- What is needed:
Report every line of the data where the string "czas" appears.

————————

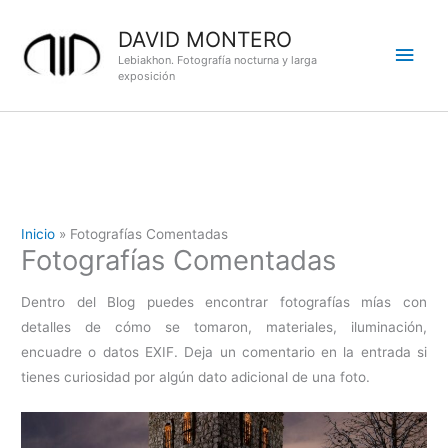
Ir
DAVID MONTERO
al
Men
contenido
Lebiakhon. Fotografía nocturna y larga
exposición
princ
Inicio
Fotografías Comentadas
Fotografías Comentadas
Dentro del Blog puedes encontrar fotografías mías con
detalles de cómo se tomaron, materiales, iluminación,
encuadre o datos EXIF. Deja un comentario en la entrada si
tienes curiosidad por algún dato adicional de una foto.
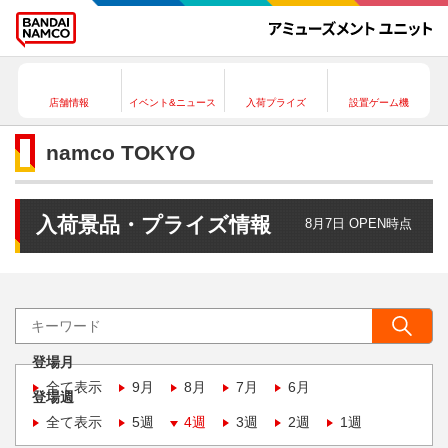
店舗情報
イベント&ニュース
入荷プライズ
設置ゲーム機
namco TOKYO
入荷景品・プライズ情報
8月7日 OPEN時点
登場月
全て表示
9月
8月
7月
6月
登場週
全て表示
5週
4週
3週
2週
1週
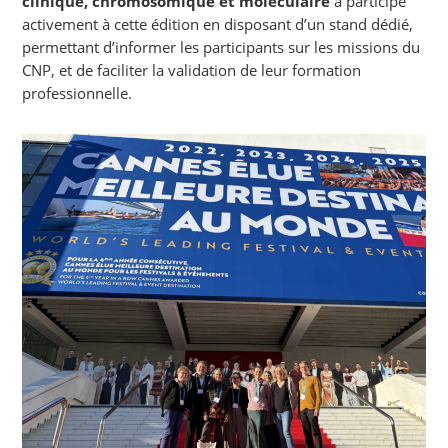
clinique, chromosomique et moléculaire
a participé
activement à cette édition en disposant d’un stand dédié,
permettant d’informer les participants sur les missions du
CNP, et de faciliter la validation de leur formation
professionnelle.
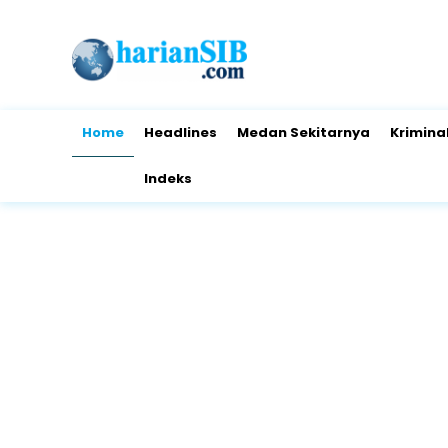
Home
Headlines
Medan Sekitarnya
Krimina
Indeks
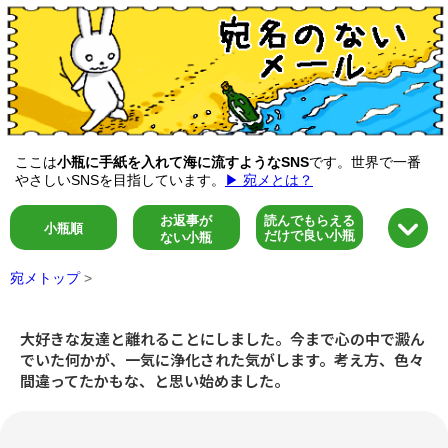
ここは
小瓶に手紙を入れて海に流すようなSNS
です。世界で一番
やさしいSNSを目指しています。
▶ 宛メとは？
お返事が
読んでもらえる
小瓶順
だけで良い小瓶
ない小瓶
宛メトップ
>
大好きな友達と離れることにしました。今まで心の中で澱ん
でいた何かが、一気に浄化された気がします。考え方、色々
間違ってたかもな、と思い始めました。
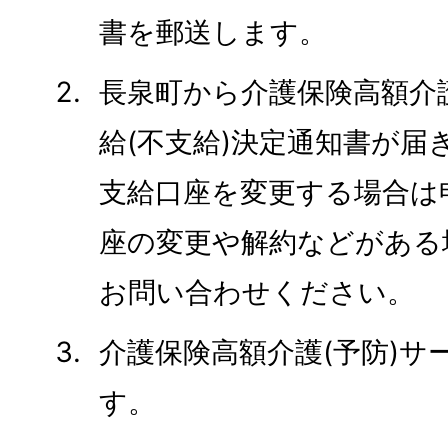
書を郵送します。
長泉町から介護保険高額介護
給(不支給)決定通知書が届
支給口座を変更する場合は
座の変更や解約などがある
お問い合わせください。
介護保険高額介護(予防)サ
す。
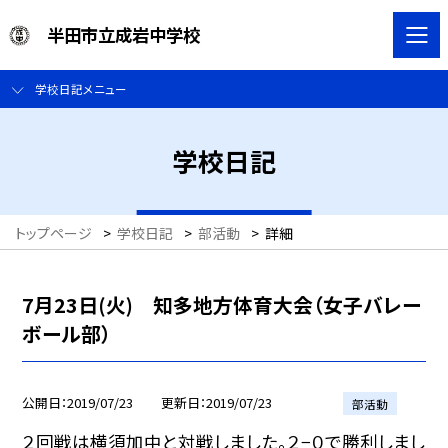
半田市立成岩中学校
学校日記メニュー
学校日記
トップページ
>
学校日記
>
部活動
>
詳細
7月23日(火) 知多地方体育大会（女子バレー
ボール部）
公開日
2019/07/23
更新日
2019/07/23
部活動
２回戦は横須加中と対戦しました。２−０で勝利しまし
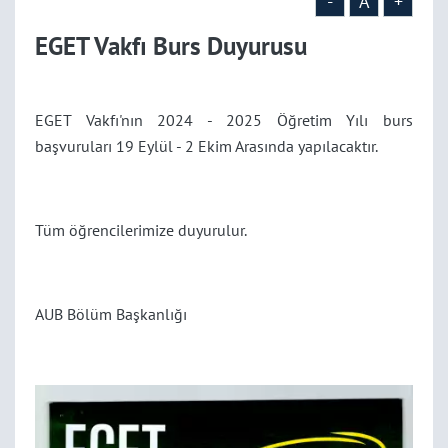
-
A
+
EGET Vakfı Burs Duyurusu
EGET Vakfı'nın 2024 - 2025 Öğretim Yılı burs
başvuruları 19 Eylül - 2 Ekim Arasında yapılacaktır.
Tüm öğrencilerimize duyurulur.
AUB Bölüm Başkanlığı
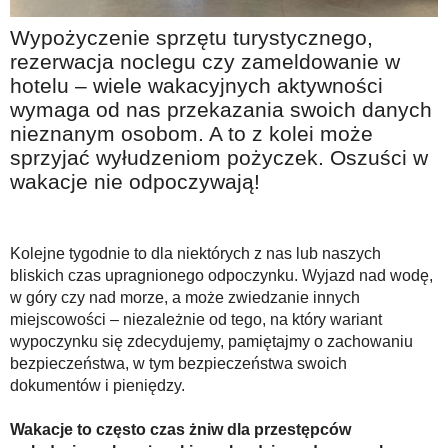
Na wesoło
Wypożyczenie sprzętu turystycznego,
Hobby i pasje
rezerwacja noclegu czy zameldowanie w
hotelu – wiele wakacyjnych aktywności
Żyj aktywnie
wymaga od nas przekazania swoich danych
60plus - najcenniejsi klienci
nieznanym osobom. A to z kolei może
Dobra opieka
sprzyjać wyłudzeniom pożyczek. Oszuści w
wakacje nie odpoczywają!
Warto naśladować
Coś dla ducha
Kolejne tygodnie to dla niektórych z nas lub naszych
Smacznie i zdrowo
bliskich czas upragnionego odpoczynku. Wyjazd nad wodę,
O finansach i społeczeństwie - edukacja nie tylko dla 60plus
w góry czy nad morze, a może zwiedzanie innych
miejscowości – niezależnie od tego, na który wariant
Ciekawe książki
wypoczynku się zdecydujemy, pamiętajmy o zachowaniu
Stop samotności
bezpieczeństwa, w tym bezpieczeństwa swoich
dokumentów i pieniędzy.
Z internetem za pan brat
Wakacje to często czas żniw dla przestępców
Bezpiecznie i w zgodzie z prawem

————————

- Completed task:
bliskich czas upragnionego odpoczynku. Wyjazd nad wodę,
Wakacje to często czas żniw dla przestępców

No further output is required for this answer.